• TEXTO FORNECIDO:
━━━━━━━━━━━━━━━━

O ex-governador do Rio de Janeiro Cláudio Castro (PL) anunciou nas redes sociais nesta quinta-feira (28) sua desistência da pré-candidatura ao Senado Federal. Em vídeo publicado, Castro alegou que sua família passa por momentos de dor, exposição, mentiras e de meias-verdades. O político foi alvo da duas operações da Polícia Federal nos últimos 15 dias.
Na gravação, o ex-governador disse que a decisão de desistir ao Senado foi a mais difícil da vida e que recuou da postulação para se dedicar integralmente à sua defesa e à família. “Minha família está passando por momentos que jamais imaginei que ia passar. Dias de dor, de exposição, de mentiras, de narrativas – muito pior que a mentira é a meia-verdade. O que transforma atos corretos em tentativas de criminalizar o que era correto”.
No dia 15 de maio, Castro foi alvo de uma operação da Polícia Federal que apurava supostos favorecimentos à Refit, uma Refinaria em Manguinhos. O grupo é considerado um dos maiores devedores de impostos do Brasil. Na terça-feira (26), o ex-governador voltou a ser alvo da Polícia Federal, desta vez em uma investigação sobre aportes bilionários do Rioprevidência, o fundo que gere os benefícios de 235 mil aposentados e pensionistas do estado, em investimentos ligados ao Banco Master.

━━━━━━━━━━━━━━━━

• TAREFAS PROPOSTAS:
- 1) No texto sobre a desistência de Cláudio Castro, quantos aposentados e pensionistas recebem benefícios geridos pelo Rioprevidência?
- 2) Dê sequência ao texto sobre a desistência de Cláudio Castro, começando após a última frase apresentada.

━━━━━━━━━━━━━━━━

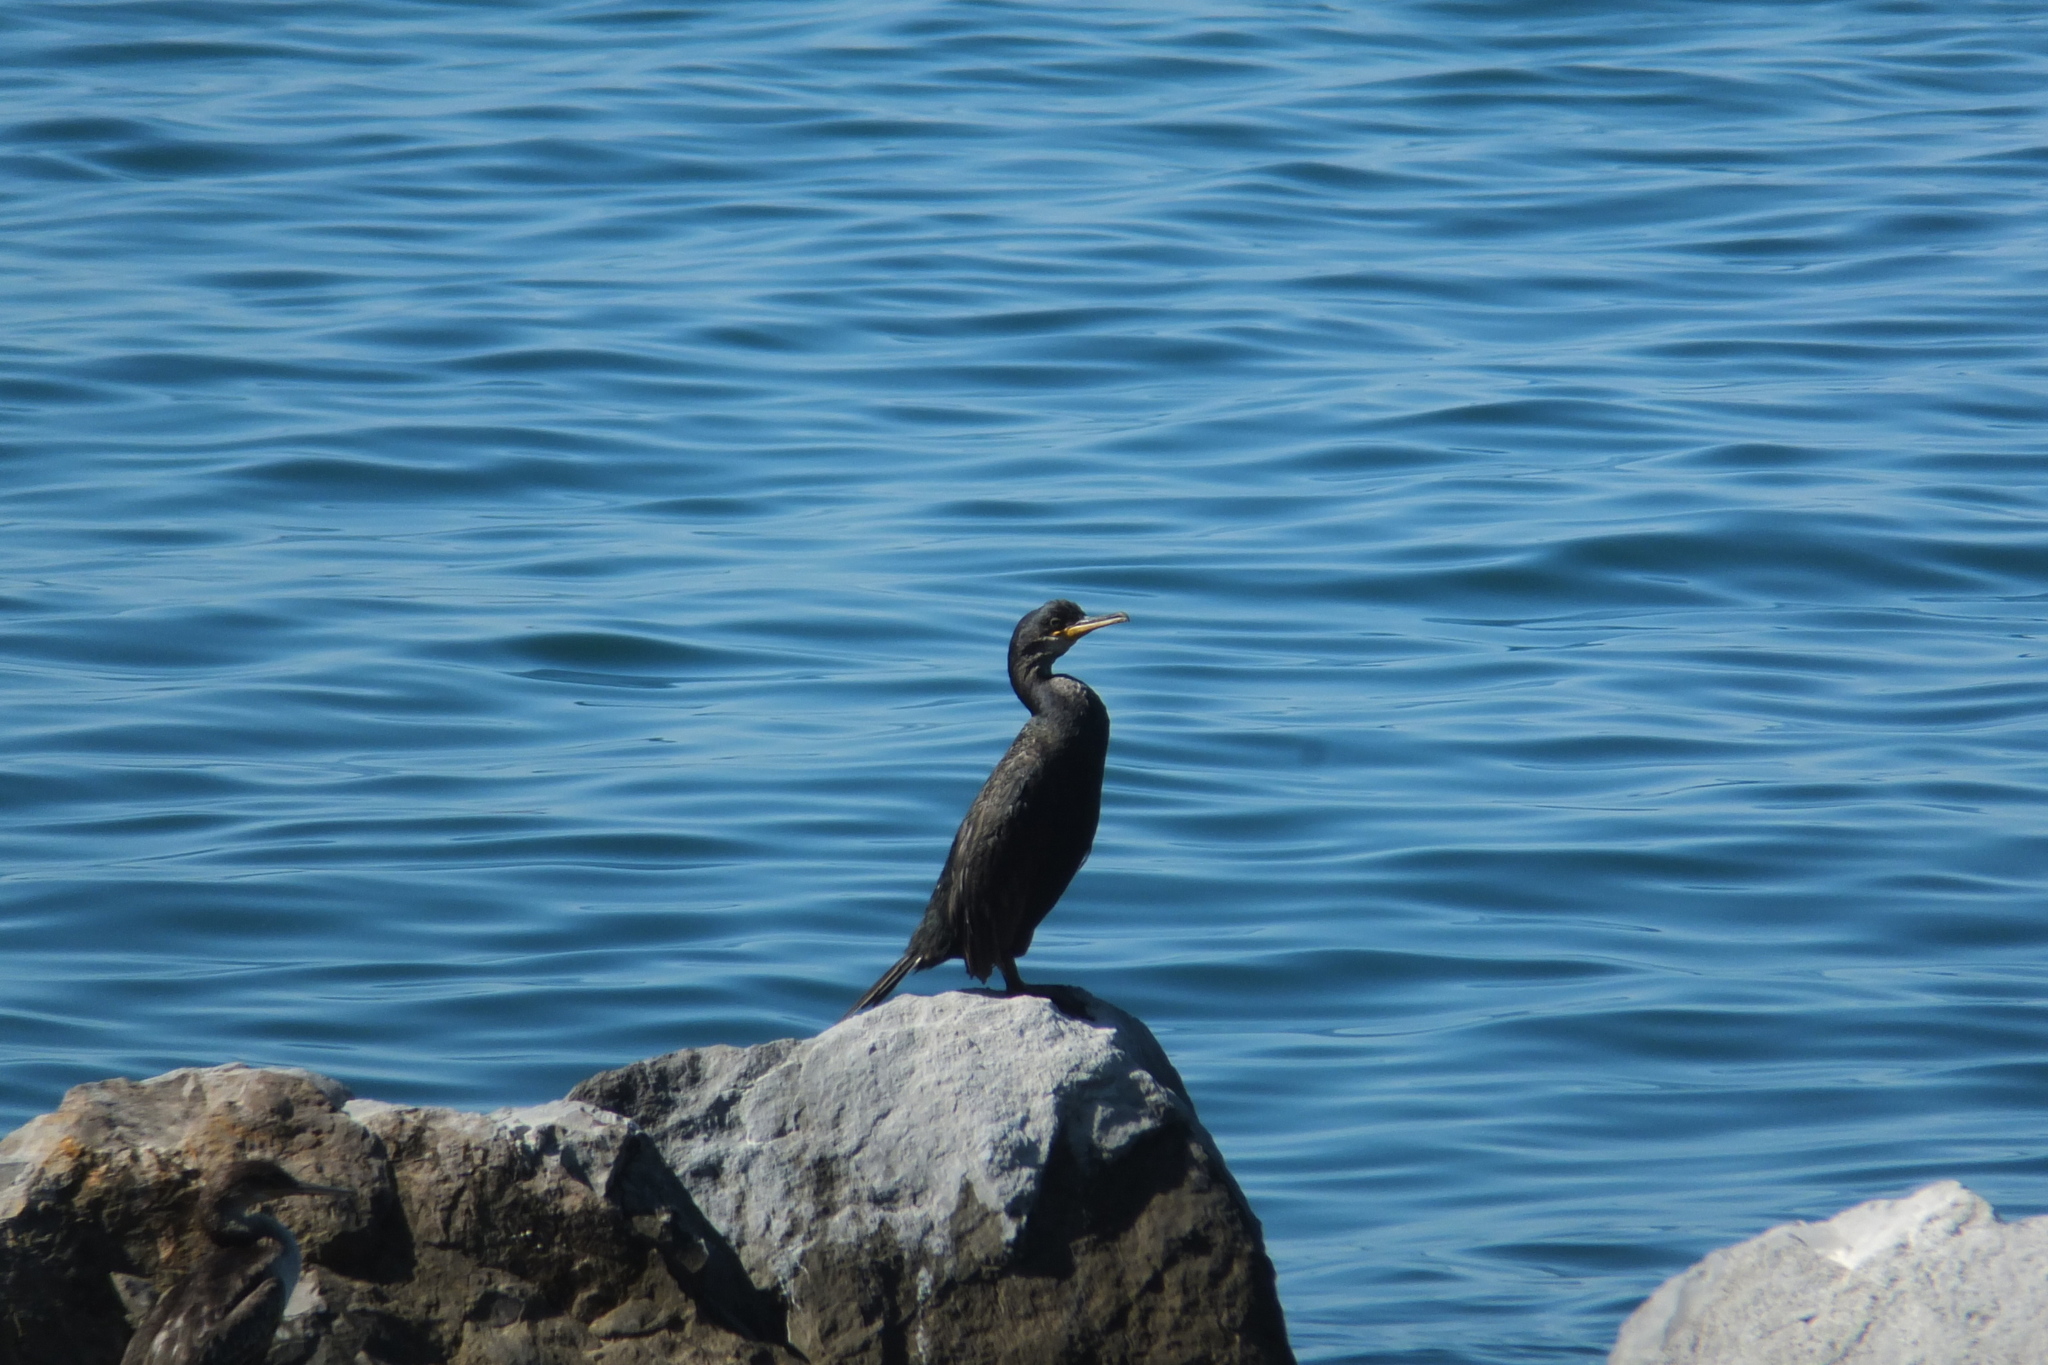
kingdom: Animalia
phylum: Chordata
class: Aves
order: Suliformes
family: Phalacrocoracidae
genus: Phalacrocorax
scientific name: Phalacrocorax aristotelis
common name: European shag
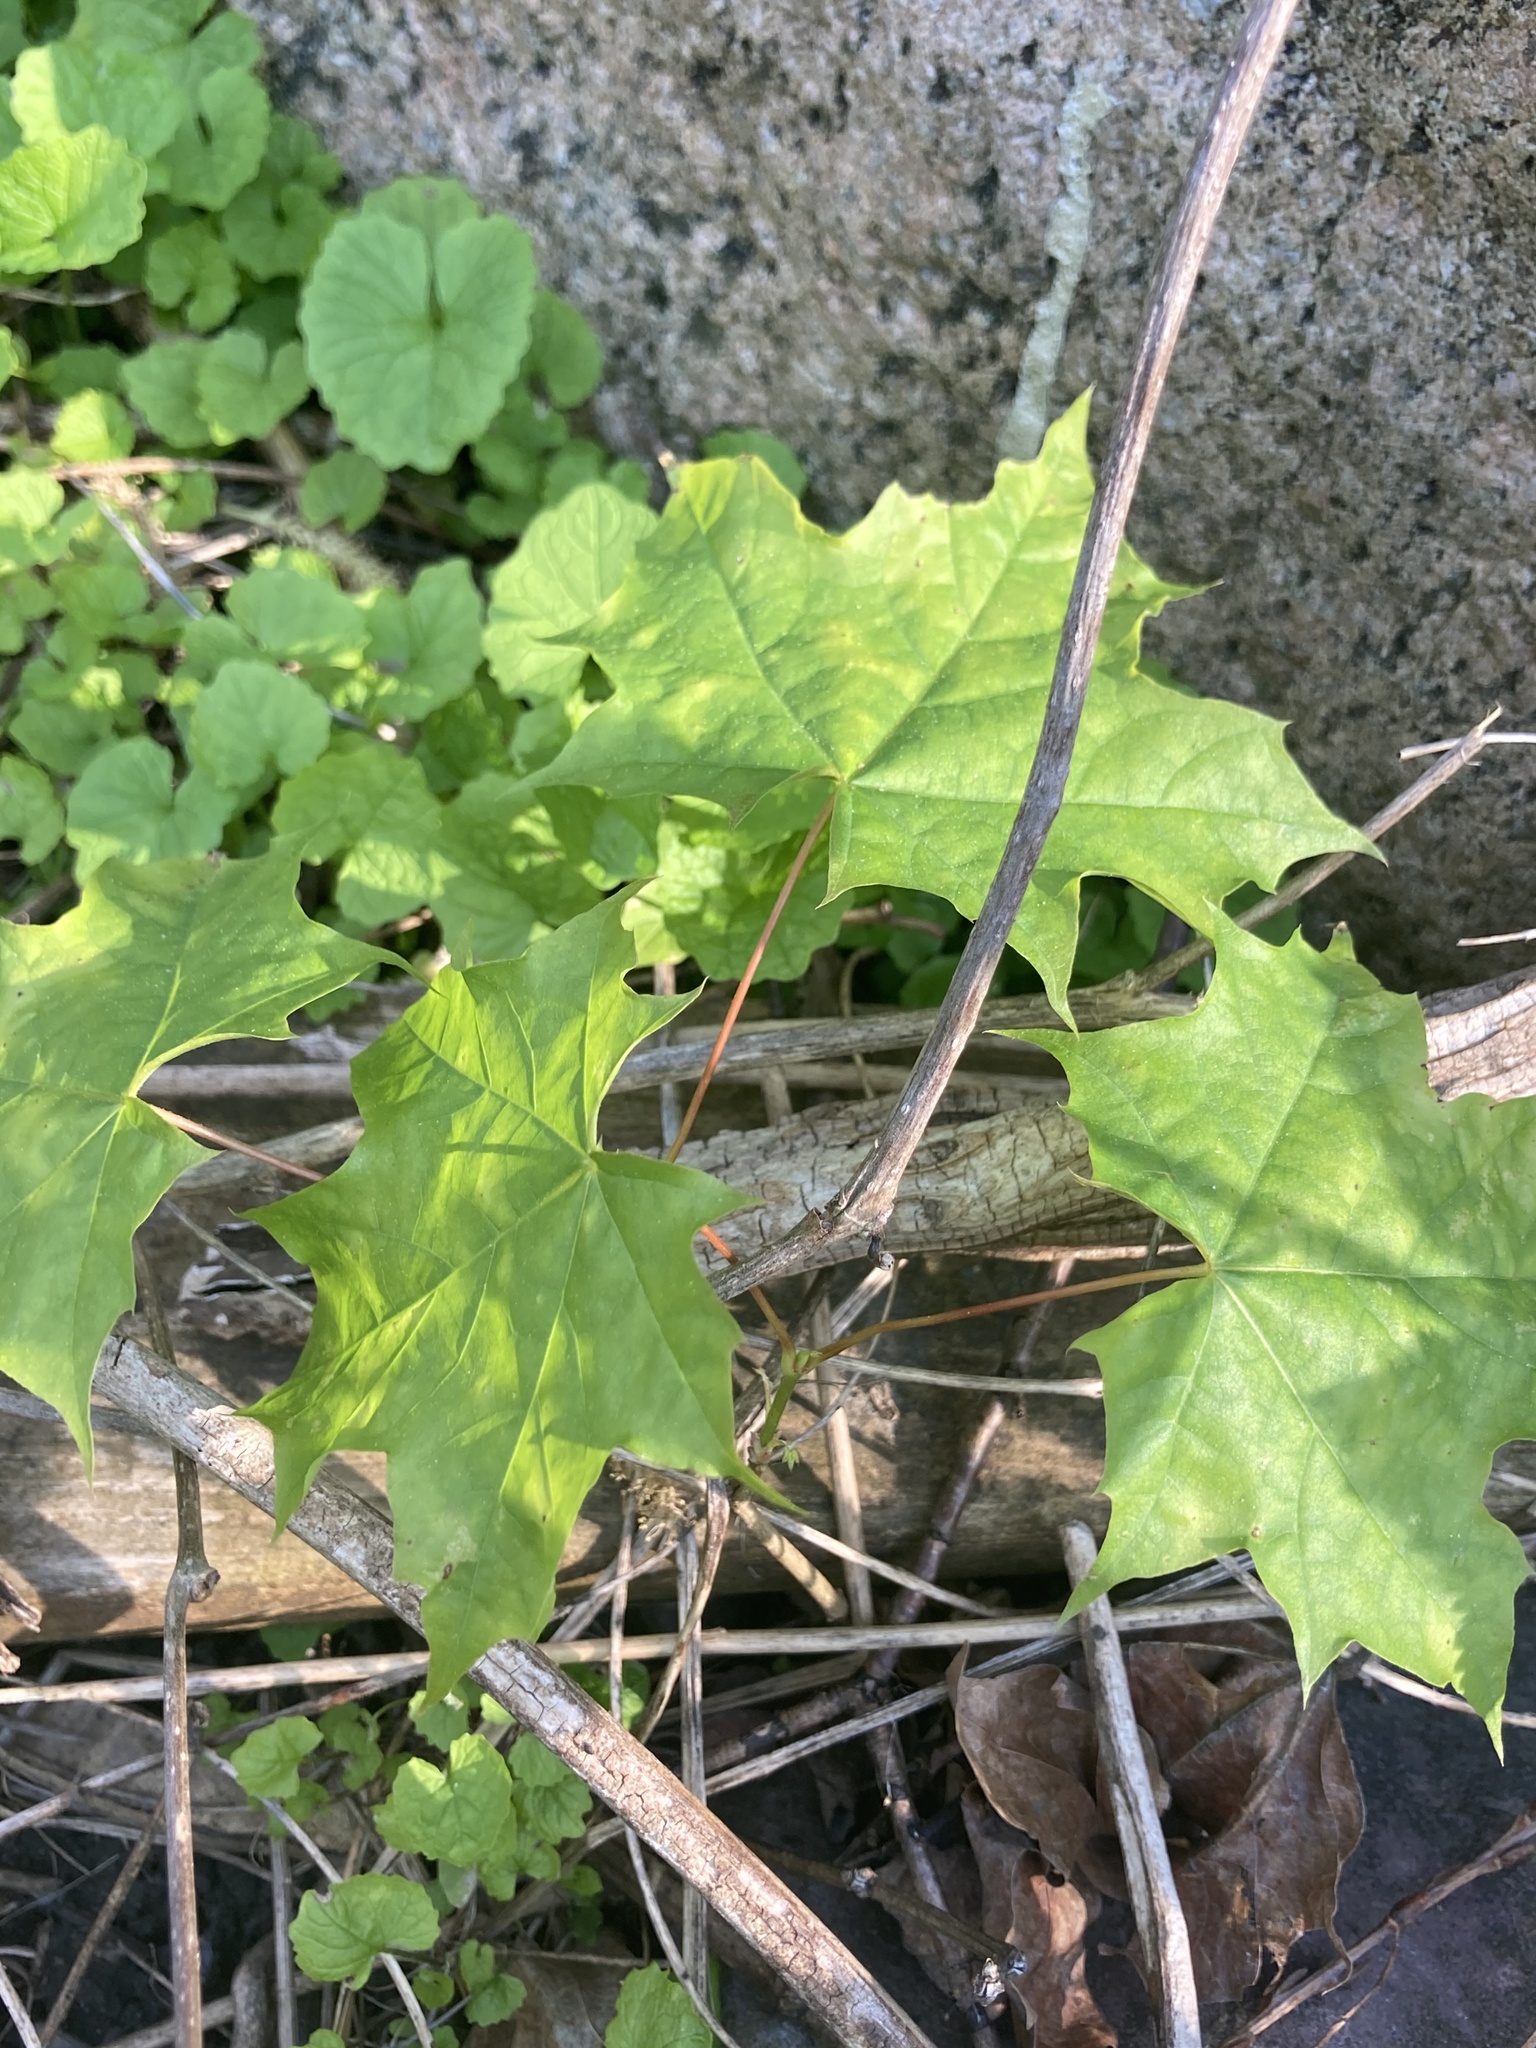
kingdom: Plantae
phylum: Tracheophyta
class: Magnoliopsida
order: Sapindales
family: Sapindaceae
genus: Acer
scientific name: Acer saccharum
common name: Sugar maple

━━━━━━━━━━━━━━━━

• RESPOSTAS DADAS:
- 1) 235 mil aposentados e pensionistas.

- 2)
“Não tenho dúvida que a verdade será esclarecida. Não tenho dúvida que as meias verdades cairão, mas, para isso, eu preciso de tempo. Preciso cuidar dos meus filhos, da minha casa, da minha esposa, das pessoas que eu amo, das pessoas que estiveram comigo durante toda essa caminhada. Eu não tenho a menor dúvida da lisura de todos os atos”, acrescentou.
Castro deixou o comando do governo estadual em março deste ano, na véspera do julgamento do Tribunal Superior Eleitoral (TSE) que analisava um processo por abuso de poder político e econômico nas eleições de 2022. Mesmo com a renúncia, o tribunal concluiu o julgamento e declarou sua inelegibilidade.